The setting: New Orleans, in a future only Bush and Rove could love, filled with crime, poverty, and security checkpoints manned by "Bywater Security" (named for a NOLA neighborhood that makes a nice play on "Blackwater").
Without commercial interruption, we proudly present "The Ghost of Christmas Future" by Wet Bank Guy a/k/a markus:
http://toulousestreet.wordpress.com/2008/12/18/the-ghost-of-chrismas-futureMaria settled into the hard, wooden seat as the antique red streetcar jumped to a start and slowly whirred up to speed, clutching a shopping bag close to her chest. A few rolls of half-used foil wrapping paper stuck out of the package, the odd cut ends flapping a bit in the breeze as the car slowly got up to speed. These cars had once been air conditioned, or so Maria was told, but it had not worked any time she could remember. At least the windows opened, unlike the even older buses that carried her for the last part of her long trip home, those windows long fused shut by neglect and humidity. The December air was a lukewarm bath, not hot like August but not the cool that might come by Carnival if the city was lucky....
The hooded one turned toward her as she watched them in the mirror, and still she could not see his face in the mirror. She snapped it shut and shuddered as she crossed herself and kissed her thumb, murmuring the last phrases of a Hail Mary under her breath. As she did so the last of the high rises passed them by, and the Old Quarter began. Her grandmother had taken her down to the cathedral when she was a child, before the security districts replaced the old police and instituted the passes. They would sit among the pigeons and tourists and grandmother would tell her of her own girlhood in Mexico, of the cathedral on a square where the boys walked one way and the girls another on a Sunday afternoon, where she had met her grandfather, back in the years before he came to the city to work after the first flood....
Scrouge (sic; I've already chided him in the blog comments :-) )
started to answer but the hoodie pushed through the crowd to cross Bourbon and Scrouge hurried to follow. He looked up and down Bourbon and it was the same strip of neon lit drinking joints it had always been, crowded with people wearing beads they had bought in t-shirt shops that alternated with the bars for blocks in either direction. Scrouge thought it odd that they all wore badges around their necks. Conventions usually didn't come in town at Christmas. "They're tourists, but not conventioneers," the hooded voice said. “Those are passes from the security district. When the city voted to dissolve the police and let the private security districts take over, the Quarter was closed off to the rest of town, to keep it safe for the visitors.”

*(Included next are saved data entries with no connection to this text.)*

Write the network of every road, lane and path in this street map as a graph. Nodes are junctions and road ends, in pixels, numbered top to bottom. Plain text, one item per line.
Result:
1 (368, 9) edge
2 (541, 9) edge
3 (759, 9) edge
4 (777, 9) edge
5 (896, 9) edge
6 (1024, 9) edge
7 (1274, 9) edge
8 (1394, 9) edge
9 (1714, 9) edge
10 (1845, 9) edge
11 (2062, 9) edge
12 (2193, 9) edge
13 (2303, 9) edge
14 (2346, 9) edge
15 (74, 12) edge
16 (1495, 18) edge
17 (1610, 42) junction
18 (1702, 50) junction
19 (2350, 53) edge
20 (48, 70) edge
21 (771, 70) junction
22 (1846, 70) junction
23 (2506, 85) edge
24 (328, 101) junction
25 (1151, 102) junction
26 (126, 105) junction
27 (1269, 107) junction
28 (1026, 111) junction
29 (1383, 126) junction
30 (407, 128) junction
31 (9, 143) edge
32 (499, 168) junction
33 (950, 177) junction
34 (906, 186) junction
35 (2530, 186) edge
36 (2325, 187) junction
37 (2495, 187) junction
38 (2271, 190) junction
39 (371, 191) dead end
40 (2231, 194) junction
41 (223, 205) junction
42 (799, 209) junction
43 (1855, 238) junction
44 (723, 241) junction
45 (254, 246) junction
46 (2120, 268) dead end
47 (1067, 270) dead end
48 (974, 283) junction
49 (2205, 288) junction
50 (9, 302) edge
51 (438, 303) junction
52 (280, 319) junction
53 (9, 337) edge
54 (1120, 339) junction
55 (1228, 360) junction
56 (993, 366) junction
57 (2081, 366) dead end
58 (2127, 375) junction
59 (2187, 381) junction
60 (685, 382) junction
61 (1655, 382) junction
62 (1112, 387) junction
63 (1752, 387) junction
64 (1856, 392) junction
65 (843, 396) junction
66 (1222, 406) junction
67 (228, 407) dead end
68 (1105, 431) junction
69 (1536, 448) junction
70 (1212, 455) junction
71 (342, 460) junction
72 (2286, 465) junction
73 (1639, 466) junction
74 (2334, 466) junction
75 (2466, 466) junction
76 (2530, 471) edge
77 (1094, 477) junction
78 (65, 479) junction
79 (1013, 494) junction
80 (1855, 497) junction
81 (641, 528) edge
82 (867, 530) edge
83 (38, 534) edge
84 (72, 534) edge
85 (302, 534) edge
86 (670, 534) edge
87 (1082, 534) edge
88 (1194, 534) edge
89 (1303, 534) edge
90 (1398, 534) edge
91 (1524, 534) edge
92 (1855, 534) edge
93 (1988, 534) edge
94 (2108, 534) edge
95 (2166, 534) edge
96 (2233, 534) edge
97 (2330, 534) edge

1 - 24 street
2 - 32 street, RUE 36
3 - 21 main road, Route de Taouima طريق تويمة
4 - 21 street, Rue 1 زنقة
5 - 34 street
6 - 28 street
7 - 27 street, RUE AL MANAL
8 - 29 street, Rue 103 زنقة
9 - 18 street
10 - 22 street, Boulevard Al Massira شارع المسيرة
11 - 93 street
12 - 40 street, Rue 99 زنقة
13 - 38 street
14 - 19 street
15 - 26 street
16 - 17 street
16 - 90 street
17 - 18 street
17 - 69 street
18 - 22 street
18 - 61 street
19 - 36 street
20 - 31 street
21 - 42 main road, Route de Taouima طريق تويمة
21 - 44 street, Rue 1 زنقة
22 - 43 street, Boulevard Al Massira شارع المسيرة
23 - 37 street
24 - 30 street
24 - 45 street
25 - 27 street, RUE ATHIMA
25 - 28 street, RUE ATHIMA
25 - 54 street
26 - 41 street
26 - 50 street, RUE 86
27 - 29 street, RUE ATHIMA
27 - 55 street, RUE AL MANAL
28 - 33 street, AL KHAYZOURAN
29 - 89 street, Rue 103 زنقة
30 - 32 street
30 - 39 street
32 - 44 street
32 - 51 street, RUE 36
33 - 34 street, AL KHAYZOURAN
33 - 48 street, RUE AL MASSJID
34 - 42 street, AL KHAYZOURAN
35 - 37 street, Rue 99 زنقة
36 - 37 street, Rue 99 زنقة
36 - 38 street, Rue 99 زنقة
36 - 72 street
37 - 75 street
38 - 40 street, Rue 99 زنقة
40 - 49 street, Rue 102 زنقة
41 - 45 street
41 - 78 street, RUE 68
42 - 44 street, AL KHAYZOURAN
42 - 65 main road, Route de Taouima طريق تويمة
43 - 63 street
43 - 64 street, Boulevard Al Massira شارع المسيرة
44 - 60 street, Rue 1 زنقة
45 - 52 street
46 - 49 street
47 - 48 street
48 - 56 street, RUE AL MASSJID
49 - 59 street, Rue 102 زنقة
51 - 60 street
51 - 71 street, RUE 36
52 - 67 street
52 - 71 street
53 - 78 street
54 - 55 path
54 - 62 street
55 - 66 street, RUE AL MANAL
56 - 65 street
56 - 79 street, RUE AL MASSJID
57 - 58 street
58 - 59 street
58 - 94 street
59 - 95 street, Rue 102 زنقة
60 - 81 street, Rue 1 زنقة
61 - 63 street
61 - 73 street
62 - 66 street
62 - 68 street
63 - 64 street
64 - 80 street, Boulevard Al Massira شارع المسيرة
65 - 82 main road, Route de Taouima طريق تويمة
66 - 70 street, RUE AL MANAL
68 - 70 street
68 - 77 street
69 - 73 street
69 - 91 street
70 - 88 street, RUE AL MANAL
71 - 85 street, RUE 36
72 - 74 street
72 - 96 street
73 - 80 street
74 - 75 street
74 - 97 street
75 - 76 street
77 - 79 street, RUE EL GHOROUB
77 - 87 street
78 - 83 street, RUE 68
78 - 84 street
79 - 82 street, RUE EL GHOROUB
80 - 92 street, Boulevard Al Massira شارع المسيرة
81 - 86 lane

"But what about locals who want to come down here? Can't they come to eat at Galatoire's or Acme or Oliviers?" Scrouge asked. "Those places closed after the second flood," the hoodie said and marched on. Scrouge stopped walking "Gone?" he said, his gaze sinking down at the sidewalk. "Second flood?" Everything felt like a dream in which he had shown up in a classroom prepared for the wrong exam. He looked at his hands, as if there was something written there that would explain what was happening, but there were no crib notes. He looked up as if to follow up his question and noticed his guide was almost half a block ahead. He hurried to catch up.